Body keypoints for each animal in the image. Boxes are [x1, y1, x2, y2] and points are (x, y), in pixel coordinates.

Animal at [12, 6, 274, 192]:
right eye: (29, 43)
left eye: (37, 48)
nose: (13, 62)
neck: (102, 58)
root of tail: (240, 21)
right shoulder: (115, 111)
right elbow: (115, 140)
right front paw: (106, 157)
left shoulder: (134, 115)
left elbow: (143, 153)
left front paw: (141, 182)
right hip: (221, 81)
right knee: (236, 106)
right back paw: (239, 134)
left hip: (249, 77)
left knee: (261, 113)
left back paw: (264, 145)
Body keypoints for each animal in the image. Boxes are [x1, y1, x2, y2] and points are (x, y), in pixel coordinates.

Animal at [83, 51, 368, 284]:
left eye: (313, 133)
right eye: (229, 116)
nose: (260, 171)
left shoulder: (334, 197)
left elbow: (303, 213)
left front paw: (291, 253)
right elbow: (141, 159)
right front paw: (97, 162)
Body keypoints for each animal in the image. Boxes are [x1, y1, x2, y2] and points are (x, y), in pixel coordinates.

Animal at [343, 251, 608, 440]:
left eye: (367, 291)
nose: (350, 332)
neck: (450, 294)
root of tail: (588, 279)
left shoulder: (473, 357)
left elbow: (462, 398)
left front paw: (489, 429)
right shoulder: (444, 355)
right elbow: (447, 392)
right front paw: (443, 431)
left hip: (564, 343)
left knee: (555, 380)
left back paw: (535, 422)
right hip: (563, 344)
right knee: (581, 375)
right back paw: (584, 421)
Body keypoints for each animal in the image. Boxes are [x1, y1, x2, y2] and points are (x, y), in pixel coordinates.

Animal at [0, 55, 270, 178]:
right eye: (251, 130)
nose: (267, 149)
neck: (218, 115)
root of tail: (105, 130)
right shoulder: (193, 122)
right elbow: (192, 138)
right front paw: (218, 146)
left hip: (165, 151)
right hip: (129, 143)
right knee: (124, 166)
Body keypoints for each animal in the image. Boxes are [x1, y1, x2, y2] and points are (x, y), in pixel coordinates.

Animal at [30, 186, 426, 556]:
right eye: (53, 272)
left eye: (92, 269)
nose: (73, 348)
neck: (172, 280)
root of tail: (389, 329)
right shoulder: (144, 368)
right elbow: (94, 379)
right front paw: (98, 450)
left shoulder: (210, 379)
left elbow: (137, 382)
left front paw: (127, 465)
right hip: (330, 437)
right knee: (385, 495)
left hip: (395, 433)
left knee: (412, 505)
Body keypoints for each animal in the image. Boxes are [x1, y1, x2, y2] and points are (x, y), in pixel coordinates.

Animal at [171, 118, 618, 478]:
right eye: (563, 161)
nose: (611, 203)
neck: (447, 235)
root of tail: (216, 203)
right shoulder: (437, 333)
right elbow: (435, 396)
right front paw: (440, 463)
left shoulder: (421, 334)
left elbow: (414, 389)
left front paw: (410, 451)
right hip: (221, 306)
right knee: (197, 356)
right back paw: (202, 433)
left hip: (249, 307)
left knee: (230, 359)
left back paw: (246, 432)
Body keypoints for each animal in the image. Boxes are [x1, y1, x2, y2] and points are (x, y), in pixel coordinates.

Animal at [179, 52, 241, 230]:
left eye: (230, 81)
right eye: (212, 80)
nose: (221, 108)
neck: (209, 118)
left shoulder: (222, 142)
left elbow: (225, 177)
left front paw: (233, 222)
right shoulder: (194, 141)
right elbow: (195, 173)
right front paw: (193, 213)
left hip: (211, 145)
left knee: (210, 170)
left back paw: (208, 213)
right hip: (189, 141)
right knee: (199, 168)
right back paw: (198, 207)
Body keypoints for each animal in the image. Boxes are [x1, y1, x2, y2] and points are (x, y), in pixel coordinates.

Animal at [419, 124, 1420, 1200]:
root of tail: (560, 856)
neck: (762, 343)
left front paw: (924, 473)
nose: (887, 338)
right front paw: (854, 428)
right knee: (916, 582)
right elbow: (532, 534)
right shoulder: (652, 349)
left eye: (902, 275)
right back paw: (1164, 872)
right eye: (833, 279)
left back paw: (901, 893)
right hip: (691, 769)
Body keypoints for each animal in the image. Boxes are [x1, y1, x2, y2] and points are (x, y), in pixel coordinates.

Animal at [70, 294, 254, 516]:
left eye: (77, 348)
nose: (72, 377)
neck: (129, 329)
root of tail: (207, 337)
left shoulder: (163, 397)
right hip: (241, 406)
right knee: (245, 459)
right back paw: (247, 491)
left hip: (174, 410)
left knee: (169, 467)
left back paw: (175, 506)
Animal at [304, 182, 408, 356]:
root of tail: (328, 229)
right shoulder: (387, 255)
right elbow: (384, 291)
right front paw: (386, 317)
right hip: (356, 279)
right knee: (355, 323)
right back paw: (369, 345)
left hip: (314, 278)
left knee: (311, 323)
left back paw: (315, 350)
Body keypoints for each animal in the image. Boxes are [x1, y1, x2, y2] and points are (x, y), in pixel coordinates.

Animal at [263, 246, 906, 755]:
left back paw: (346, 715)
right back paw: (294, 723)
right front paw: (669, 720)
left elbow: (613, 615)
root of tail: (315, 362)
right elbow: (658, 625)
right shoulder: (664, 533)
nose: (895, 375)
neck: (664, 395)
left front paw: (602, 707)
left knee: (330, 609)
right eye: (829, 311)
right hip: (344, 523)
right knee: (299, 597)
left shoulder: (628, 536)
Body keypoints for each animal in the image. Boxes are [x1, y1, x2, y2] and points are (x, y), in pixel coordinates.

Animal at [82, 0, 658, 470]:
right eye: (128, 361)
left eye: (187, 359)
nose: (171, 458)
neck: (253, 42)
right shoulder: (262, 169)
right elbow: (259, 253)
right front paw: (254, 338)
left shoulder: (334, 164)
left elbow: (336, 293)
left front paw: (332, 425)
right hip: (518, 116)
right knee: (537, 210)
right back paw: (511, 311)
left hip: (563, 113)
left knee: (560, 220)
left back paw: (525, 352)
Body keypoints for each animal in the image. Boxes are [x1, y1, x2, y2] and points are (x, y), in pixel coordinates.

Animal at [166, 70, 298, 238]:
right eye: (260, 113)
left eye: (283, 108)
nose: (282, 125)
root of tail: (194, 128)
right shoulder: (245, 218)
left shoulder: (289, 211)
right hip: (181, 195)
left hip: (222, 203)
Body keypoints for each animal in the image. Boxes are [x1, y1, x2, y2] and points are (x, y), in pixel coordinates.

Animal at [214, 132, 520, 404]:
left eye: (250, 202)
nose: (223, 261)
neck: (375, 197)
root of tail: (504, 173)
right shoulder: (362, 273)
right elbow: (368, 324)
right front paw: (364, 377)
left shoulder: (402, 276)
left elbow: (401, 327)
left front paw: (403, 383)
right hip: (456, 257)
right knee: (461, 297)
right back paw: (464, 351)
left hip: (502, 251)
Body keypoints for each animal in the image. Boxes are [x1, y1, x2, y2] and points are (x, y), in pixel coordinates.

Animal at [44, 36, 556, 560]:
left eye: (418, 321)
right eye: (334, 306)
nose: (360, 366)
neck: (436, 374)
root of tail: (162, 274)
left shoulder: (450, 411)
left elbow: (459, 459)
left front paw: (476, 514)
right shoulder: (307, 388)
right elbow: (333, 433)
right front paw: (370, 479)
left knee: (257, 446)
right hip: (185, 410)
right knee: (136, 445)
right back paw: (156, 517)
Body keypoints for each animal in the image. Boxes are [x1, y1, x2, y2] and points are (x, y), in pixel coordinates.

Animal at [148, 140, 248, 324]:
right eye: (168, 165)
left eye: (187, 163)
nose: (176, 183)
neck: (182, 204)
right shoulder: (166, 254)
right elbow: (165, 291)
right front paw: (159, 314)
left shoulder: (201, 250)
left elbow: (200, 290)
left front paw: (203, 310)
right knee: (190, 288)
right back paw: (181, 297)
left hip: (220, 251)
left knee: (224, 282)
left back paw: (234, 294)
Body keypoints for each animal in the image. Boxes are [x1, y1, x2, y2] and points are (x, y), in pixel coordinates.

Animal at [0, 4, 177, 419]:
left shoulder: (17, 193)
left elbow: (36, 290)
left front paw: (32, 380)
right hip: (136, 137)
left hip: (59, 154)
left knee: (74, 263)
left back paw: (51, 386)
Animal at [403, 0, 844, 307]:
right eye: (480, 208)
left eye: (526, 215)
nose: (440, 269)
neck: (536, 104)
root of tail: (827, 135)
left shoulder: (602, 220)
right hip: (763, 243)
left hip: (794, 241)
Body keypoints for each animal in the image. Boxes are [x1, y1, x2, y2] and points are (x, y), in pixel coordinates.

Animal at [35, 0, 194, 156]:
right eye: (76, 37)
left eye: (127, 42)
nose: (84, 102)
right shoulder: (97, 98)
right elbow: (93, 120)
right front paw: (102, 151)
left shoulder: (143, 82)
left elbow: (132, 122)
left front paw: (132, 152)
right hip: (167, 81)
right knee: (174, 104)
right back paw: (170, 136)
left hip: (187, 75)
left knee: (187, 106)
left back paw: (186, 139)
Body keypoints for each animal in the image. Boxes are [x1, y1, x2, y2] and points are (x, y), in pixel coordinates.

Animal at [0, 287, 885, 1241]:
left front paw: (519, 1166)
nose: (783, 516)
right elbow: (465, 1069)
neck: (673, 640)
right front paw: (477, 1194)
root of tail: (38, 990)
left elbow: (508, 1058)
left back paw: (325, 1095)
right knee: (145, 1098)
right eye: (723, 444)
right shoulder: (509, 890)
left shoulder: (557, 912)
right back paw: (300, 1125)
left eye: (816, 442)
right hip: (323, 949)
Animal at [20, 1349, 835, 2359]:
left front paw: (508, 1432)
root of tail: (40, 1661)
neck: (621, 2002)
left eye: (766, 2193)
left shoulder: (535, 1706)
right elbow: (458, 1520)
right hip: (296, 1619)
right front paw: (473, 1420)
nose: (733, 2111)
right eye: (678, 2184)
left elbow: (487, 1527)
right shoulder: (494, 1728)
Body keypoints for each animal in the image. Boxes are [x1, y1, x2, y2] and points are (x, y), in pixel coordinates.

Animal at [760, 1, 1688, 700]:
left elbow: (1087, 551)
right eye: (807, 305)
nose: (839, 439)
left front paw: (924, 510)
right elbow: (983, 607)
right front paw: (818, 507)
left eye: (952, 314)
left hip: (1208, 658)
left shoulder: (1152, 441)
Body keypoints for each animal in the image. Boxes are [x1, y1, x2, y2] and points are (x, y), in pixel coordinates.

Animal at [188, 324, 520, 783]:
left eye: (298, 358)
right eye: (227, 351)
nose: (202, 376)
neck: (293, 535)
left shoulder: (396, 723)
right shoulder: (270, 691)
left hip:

_ _ _ _ _ _ _

> [WHAT IS REQUIRED]: Repeat exactly, please, each line from the beginning of the data through the line with "root of tail: (240, 21)" in it, and only those lines.

> [REPLY TO THE EXERCISE]:
Body keypoints for each animal in the image. Boxes are [x1, y1, x2, y2] and points are (x, y), in pixel coordinates.

Animal at [12, 6, 274, 192]:
right eye: (29, 43)
left eye: (37, 48)
nose: (13, 62)
neck: (102, 58)
root of tail: (240, 21)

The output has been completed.